The principal characteristics of the technique for osteosynthesis of the neck of the femur which has been described are as follows:
1. A stud-bolt screw with a very sharp and high helicoid thread has been devised. The thread takes hold only in the head of the femur. The screw is cannulated, so that it may be guided by a Kirschner wire previously inserted.
2. An electric drill, also cannulated, is used. It has the great advantage of perforating the head and the neck very smoothly. In this manner, the separation or turning of the head while the channel is being made is avoided.
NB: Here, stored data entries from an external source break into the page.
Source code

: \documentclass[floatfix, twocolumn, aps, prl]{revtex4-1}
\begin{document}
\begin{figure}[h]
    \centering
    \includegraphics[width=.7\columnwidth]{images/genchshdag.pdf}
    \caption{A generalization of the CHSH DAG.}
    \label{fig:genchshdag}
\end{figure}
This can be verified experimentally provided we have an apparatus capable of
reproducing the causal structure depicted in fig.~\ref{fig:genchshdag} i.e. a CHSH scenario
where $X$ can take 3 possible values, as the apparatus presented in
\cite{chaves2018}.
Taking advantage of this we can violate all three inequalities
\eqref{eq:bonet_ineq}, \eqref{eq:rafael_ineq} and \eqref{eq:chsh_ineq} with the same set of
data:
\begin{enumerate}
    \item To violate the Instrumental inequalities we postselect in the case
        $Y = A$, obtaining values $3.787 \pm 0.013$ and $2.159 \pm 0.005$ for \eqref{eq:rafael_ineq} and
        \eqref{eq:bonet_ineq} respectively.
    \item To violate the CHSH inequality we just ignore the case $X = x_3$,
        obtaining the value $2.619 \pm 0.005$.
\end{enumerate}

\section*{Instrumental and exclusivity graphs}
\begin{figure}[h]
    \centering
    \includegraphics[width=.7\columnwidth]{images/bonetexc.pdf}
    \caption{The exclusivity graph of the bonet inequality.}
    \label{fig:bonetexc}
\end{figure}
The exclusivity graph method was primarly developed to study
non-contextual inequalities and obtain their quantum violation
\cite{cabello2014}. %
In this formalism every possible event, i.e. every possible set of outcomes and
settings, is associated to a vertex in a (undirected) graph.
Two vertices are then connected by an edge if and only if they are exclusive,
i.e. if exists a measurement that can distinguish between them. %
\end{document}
3. No hammering is required, and the operation produces minimal trauma.
4. As the head of the femur is so firmly held against the neck that it amounts to impaction, no rotation or flexion can take place at the site of fracture. The weak point of most of the methods previously in use has been the lack of this firm anchorage of the head of the femur.
5. The technique dispenses with the application of a cast. Patients are allowed to sit up in bed on the day of the operation. Eight of the author's patients were permitted to walk without a cast from nine to twenty days after operation. This shows the solidity of the synthesis. Roentgenograms taken thereafter showed no evidence of movement of the fragments. Active motion should be instituted from the beginning.
6. The screw has always been well tolerated, and up to the present the author never has had to operate for extraction of the screw.